* Aim of the exercise:
Across the entries below, how many lines contain the string "Bill"? Give only the count.

* Data shown:
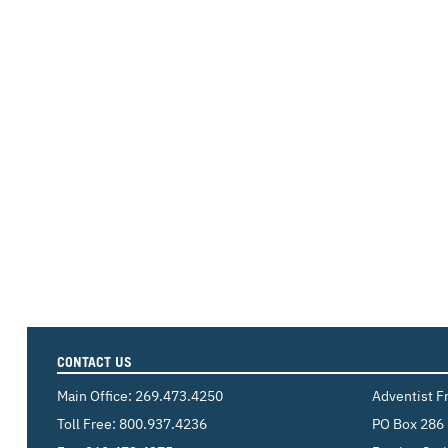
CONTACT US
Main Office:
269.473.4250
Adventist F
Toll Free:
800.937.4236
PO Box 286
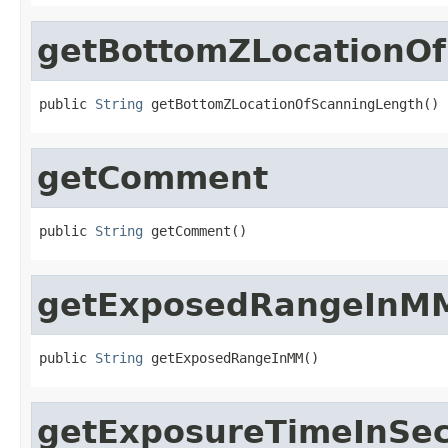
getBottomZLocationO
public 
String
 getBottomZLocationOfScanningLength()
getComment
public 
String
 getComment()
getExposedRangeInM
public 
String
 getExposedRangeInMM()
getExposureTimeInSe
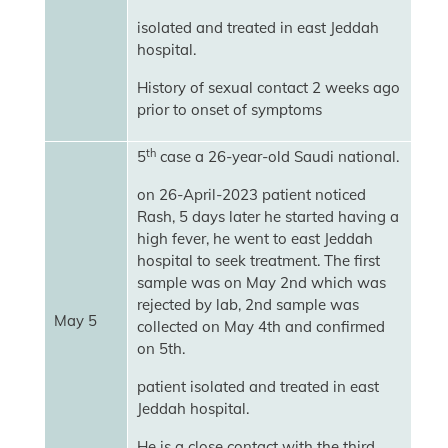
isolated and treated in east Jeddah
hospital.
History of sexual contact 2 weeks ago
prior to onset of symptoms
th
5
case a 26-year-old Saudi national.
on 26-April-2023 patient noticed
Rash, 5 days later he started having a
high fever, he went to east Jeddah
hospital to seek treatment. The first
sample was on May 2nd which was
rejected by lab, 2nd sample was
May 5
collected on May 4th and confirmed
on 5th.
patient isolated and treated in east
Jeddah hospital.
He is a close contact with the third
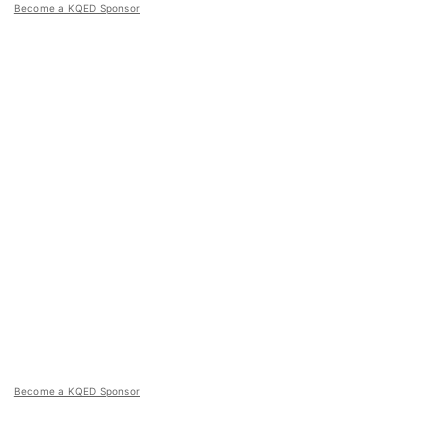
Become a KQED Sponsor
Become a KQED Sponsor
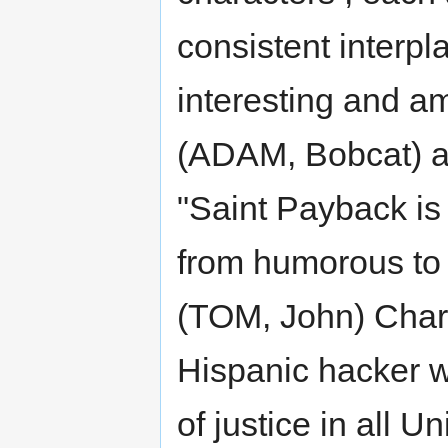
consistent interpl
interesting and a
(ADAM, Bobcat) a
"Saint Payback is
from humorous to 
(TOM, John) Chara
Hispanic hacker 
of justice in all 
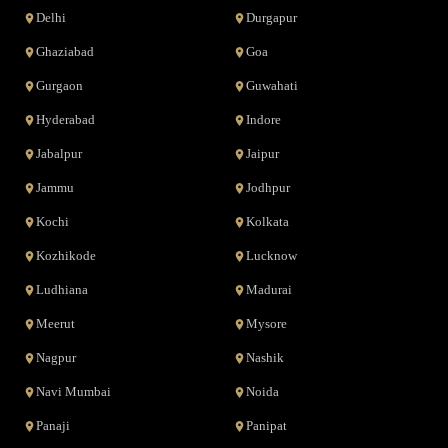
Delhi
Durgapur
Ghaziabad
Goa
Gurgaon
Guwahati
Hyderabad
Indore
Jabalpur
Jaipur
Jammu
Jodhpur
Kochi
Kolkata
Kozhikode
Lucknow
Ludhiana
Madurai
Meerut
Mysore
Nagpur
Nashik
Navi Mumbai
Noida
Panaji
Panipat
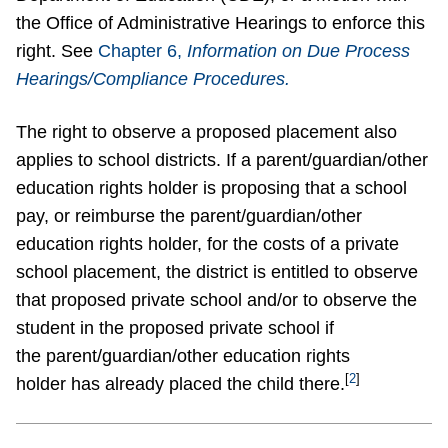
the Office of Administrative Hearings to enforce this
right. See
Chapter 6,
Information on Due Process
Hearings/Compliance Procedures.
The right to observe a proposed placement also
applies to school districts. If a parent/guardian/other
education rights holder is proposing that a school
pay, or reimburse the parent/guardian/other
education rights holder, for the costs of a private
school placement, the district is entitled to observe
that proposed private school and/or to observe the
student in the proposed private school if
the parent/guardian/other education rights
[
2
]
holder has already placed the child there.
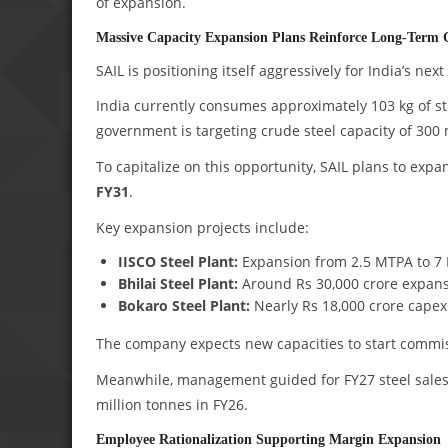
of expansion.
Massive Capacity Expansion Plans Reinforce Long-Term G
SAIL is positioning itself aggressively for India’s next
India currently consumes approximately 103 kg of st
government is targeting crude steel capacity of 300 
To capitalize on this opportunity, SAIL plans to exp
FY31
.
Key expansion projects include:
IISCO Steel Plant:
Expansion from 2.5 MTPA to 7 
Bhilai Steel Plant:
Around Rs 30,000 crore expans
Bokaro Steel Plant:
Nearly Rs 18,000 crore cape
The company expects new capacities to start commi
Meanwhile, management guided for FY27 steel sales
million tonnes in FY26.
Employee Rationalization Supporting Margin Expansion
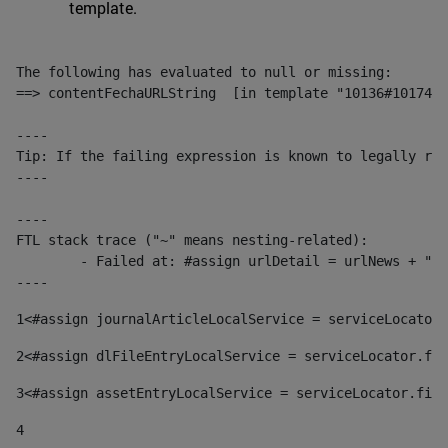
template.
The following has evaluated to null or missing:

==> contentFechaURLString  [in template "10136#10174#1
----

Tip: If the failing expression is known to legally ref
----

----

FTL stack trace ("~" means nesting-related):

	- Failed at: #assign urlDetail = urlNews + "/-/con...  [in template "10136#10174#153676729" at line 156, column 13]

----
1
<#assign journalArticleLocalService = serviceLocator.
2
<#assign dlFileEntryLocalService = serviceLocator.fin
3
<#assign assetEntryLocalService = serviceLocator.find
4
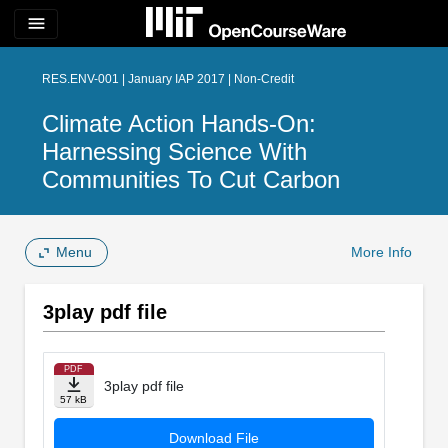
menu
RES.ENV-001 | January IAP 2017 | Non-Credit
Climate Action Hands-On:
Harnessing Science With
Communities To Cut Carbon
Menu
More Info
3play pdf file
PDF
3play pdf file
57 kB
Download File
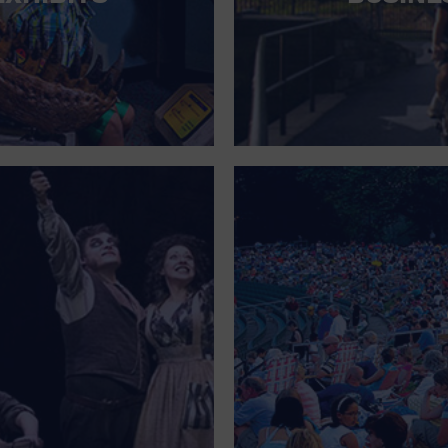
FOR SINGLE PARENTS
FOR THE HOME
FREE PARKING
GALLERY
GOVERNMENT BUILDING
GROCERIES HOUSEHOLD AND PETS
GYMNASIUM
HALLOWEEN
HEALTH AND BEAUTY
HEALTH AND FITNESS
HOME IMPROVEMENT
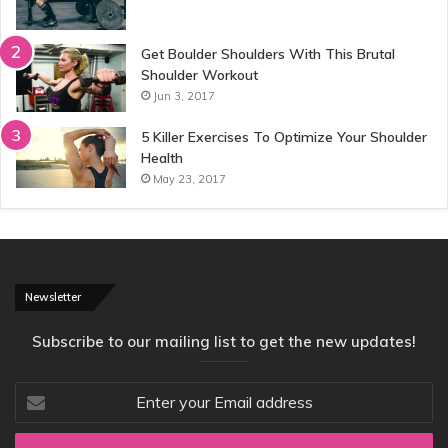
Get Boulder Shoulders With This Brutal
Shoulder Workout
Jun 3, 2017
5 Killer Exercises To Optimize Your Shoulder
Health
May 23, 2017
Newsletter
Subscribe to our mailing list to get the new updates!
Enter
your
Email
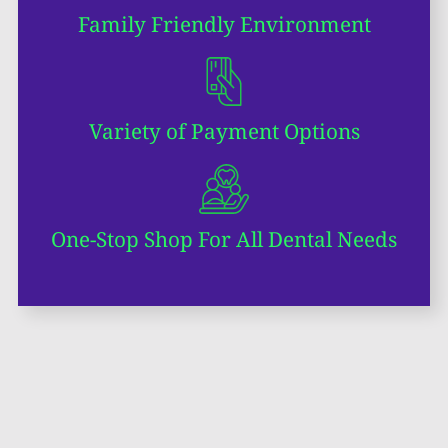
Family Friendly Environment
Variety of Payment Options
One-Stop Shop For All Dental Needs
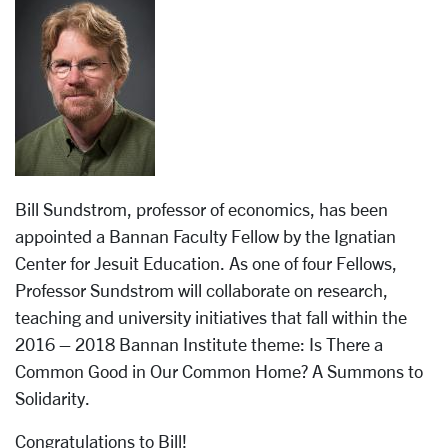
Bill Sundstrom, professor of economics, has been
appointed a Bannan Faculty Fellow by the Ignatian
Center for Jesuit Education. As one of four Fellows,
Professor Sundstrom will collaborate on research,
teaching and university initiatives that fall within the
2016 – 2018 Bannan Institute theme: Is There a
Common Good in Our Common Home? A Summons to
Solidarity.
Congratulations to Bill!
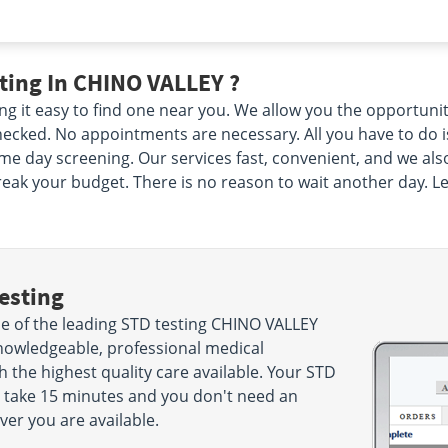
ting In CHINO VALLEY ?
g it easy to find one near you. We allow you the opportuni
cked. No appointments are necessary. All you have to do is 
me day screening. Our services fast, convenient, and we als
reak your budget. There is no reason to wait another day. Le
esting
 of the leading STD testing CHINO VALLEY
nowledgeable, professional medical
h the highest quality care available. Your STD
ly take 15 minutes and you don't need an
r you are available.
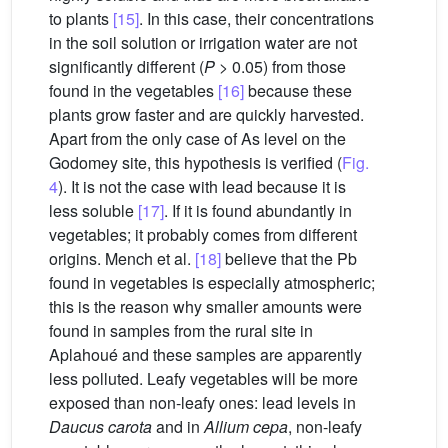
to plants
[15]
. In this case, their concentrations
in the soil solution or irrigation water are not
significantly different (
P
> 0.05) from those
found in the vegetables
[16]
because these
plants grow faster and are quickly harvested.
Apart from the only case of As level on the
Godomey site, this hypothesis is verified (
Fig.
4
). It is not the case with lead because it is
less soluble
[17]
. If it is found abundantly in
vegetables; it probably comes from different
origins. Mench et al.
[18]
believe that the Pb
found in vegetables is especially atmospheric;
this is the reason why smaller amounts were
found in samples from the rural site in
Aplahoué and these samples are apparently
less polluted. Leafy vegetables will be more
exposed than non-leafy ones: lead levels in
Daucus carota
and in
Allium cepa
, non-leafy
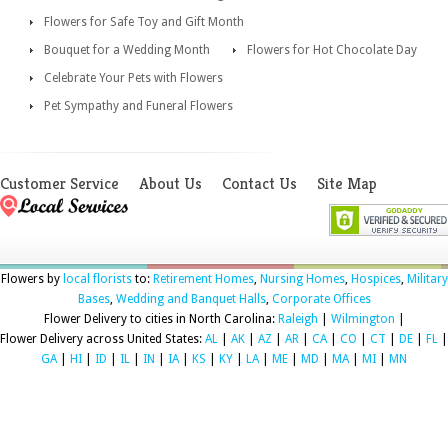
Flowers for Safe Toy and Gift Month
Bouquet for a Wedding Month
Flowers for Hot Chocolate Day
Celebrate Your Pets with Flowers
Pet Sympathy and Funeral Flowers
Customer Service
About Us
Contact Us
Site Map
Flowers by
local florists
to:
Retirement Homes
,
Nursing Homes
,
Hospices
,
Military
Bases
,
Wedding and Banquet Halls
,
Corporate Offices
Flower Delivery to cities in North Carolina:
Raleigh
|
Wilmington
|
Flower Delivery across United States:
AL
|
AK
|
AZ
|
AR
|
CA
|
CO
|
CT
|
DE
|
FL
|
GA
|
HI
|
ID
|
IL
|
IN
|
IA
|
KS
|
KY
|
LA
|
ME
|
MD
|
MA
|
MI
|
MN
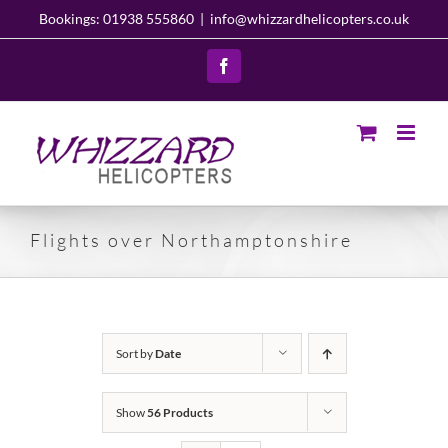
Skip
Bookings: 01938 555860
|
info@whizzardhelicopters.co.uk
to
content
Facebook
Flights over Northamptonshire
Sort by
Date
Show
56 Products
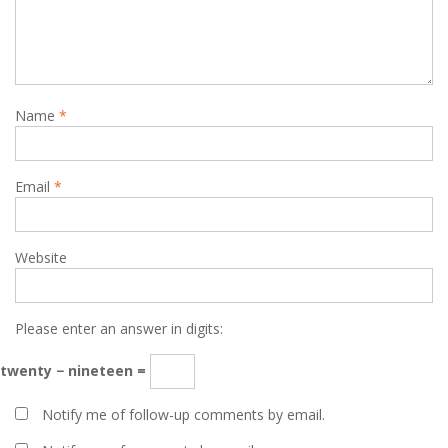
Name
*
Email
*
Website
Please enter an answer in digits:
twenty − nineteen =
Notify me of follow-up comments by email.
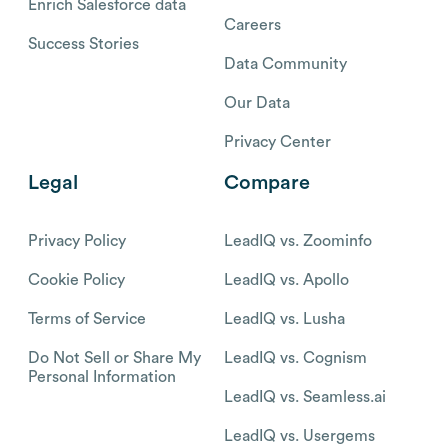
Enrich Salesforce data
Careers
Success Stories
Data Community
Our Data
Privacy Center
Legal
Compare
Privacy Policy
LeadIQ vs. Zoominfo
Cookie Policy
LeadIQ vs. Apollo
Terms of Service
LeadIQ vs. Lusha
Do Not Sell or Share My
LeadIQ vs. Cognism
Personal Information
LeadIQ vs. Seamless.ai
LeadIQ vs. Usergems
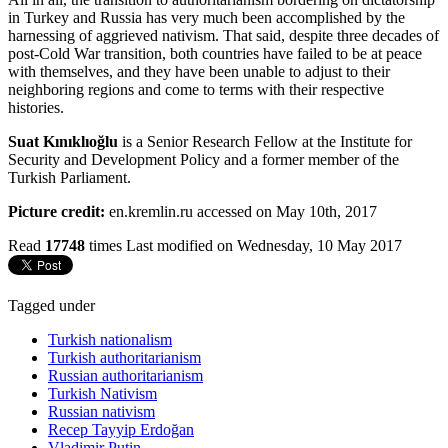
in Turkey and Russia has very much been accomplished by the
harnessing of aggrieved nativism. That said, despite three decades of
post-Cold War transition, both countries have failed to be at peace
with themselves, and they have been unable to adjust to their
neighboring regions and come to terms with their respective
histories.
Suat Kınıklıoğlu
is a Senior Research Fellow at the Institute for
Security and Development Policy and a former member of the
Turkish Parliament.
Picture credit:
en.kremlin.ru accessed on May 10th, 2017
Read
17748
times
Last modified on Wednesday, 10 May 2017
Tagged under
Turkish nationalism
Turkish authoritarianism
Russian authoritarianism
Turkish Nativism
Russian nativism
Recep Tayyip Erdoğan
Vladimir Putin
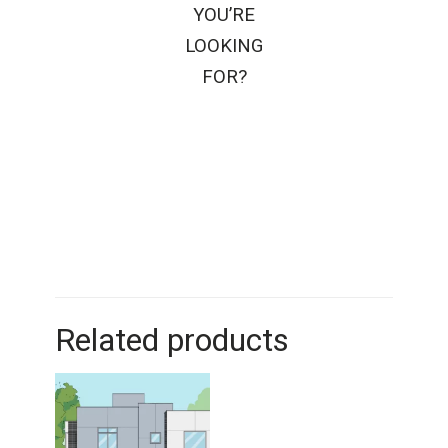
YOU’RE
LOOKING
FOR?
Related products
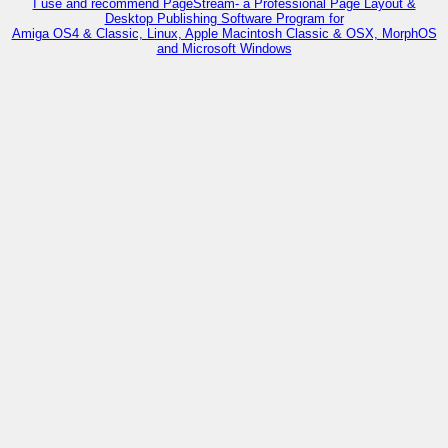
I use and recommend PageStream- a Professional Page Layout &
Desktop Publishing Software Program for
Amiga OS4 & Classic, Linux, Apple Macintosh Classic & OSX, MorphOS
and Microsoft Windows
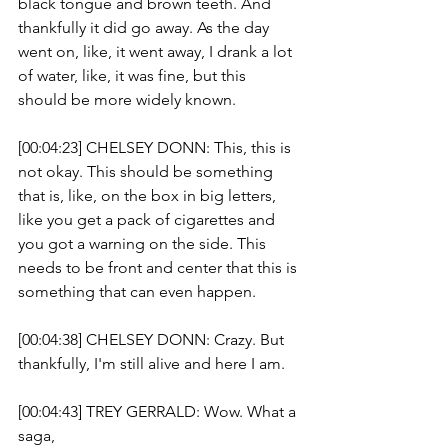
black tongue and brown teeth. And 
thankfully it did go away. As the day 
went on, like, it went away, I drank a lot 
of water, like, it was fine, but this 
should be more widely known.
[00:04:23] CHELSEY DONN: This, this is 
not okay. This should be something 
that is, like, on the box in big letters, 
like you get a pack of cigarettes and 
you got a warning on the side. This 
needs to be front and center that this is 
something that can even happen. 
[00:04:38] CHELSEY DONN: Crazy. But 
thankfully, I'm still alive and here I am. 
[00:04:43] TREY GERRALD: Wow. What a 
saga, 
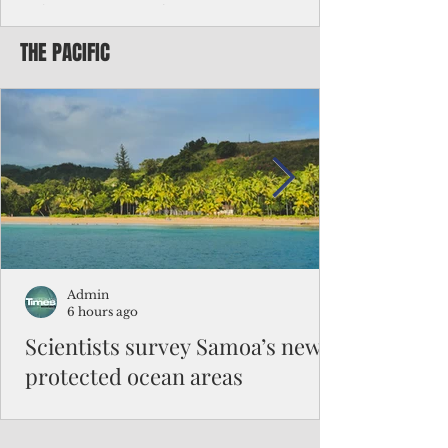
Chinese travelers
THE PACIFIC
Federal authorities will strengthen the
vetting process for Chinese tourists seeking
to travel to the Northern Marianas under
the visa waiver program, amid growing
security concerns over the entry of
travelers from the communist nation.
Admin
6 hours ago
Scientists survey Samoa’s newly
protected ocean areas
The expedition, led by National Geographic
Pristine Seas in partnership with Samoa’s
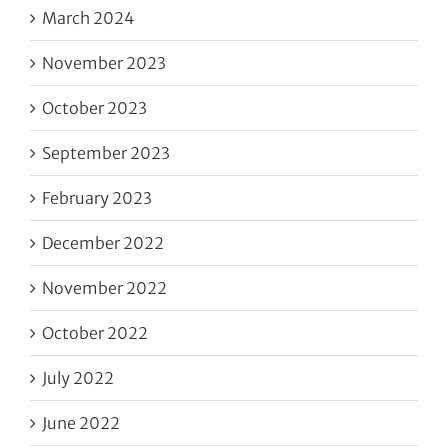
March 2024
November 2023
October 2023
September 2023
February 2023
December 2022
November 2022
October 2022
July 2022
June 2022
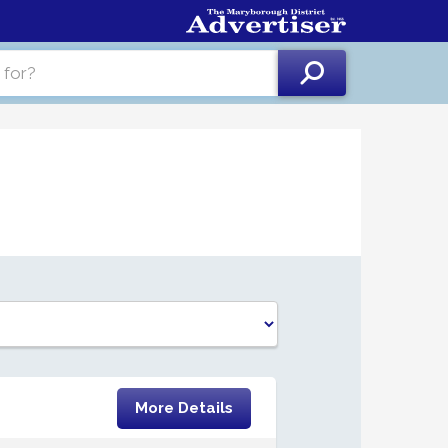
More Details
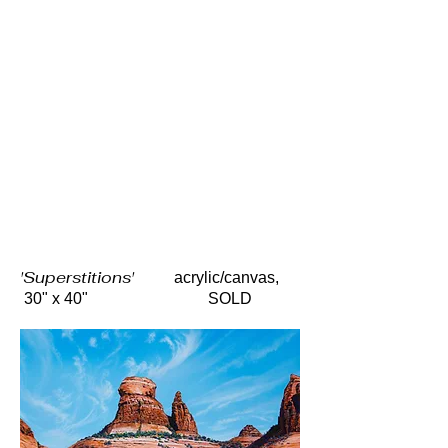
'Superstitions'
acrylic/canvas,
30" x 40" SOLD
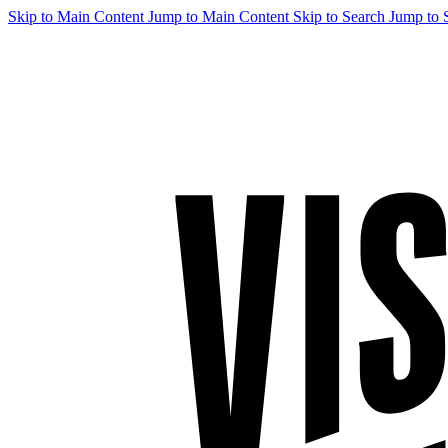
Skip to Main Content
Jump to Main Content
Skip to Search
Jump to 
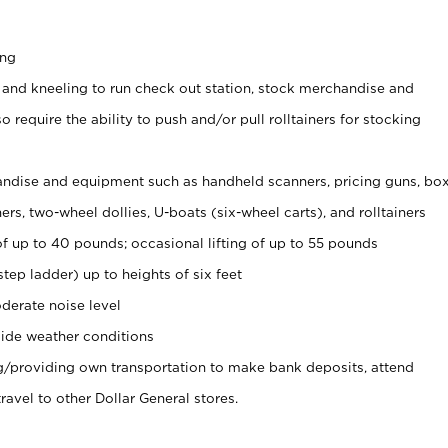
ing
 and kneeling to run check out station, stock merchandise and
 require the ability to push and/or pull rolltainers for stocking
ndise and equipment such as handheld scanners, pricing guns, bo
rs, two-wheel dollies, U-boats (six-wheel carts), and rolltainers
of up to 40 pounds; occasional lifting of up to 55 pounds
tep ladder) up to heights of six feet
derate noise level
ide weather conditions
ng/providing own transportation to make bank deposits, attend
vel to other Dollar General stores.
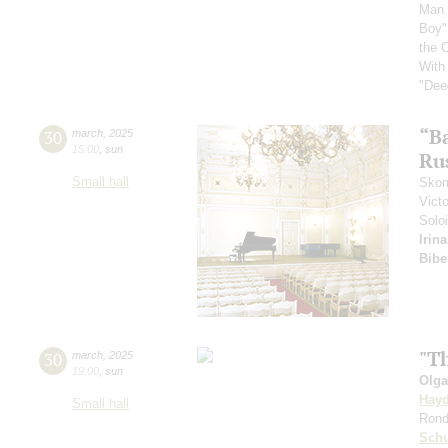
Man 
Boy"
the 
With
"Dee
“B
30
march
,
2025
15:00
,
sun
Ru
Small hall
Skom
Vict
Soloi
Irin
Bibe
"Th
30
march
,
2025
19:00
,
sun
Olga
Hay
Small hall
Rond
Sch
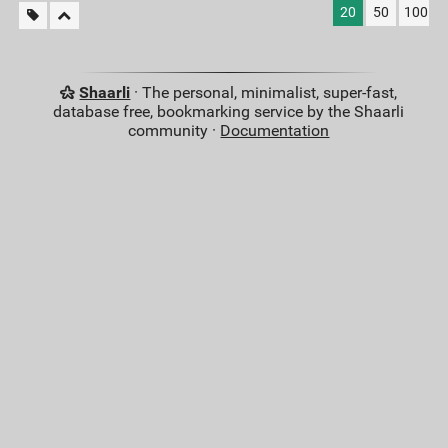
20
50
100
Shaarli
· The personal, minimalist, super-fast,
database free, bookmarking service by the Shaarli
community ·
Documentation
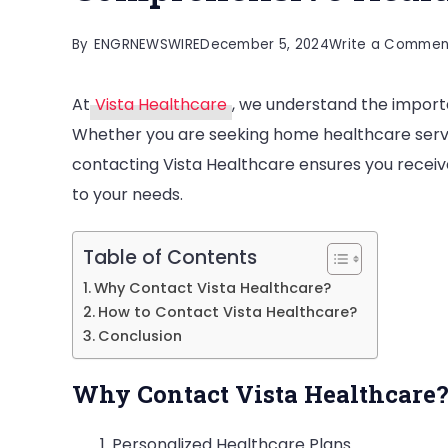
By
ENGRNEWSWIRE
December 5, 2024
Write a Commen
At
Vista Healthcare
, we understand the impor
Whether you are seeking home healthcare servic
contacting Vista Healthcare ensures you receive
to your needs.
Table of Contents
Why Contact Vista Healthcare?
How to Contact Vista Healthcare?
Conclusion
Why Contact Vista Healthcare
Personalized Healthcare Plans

* Exercise response:
2